• _DATA SUPPLIED_

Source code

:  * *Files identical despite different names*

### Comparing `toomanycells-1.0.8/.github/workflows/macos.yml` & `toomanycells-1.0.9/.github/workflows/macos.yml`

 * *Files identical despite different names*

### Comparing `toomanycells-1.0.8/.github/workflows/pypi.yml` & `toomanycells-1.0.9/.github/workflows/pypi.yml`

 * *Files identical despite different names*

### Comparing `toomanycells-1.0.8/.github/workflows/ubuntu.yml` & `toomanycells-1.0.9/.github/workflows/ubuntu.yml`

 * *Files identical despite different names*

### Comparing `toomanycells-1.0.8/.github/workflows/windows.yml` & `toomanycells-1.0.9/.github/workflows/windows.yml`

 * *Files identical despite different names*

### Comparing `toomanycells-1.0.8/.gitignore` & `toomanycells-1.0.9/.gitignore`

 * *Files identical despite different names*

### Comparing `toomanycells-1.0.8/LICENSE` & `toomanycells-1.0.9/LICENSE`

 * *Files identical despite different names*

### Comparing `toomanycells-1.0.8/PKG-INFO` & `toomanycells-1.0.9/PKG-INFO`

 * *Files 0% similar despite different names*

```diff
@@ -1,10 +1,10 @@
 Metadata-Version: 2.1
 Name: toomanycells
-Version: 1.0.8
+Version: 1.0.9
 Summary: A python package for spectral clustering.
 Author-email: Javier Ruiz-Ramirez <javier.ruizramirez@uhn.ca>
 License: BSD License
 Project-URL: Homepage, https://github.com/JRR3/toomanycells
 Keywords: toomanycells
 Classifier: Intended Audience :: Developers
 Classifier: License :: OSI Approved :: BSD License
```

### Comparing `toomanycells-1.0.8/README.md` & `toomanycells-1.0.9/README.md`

• _PROBLEM REQUIREMENTS_
Look at the records above. Copy every line where the string "Version" occurs.

• _EXPECTED ANSWER_
 Metadata-Version: 2.1
-Version: 1.0.8
+Version: 1.0.9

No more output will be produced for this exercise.